→ Work instructions
A faithful, word-for-word copy of the records is required, and it must contain no pictures.

→ Recorded data
════
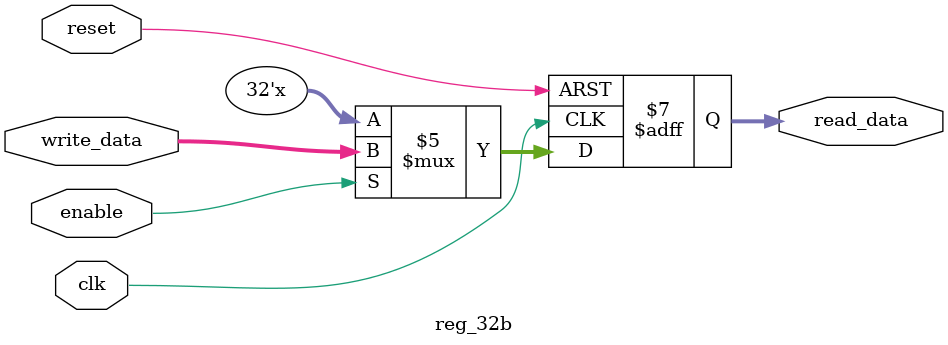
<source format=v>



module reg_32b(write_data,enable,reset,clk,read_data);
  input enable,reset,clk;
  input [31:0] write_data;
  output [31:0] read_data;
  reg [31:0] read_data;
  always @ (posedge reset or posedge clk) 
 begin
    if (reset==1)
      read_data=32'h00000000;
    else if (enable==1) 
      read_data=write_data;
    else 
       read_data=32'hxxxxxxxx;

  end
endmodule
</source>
════
→ Exercise result
<source format=v>



module reg_32b(write_data,enable,reset,clk,read_data);
  input enable,reset,clk;
  input [31:0] write_data;
  output [31:0] read_data;
  reg [31:0] read_data;
  always @ (posedge reset or posedge clk) 
 begin
    if (reset==1)
      read_data=32'h00000000;
    else if (enable==1) 
      read_data=write_data;
    else 
       read_data=32'hxxxxxxxx;

  end
endmodule
</source>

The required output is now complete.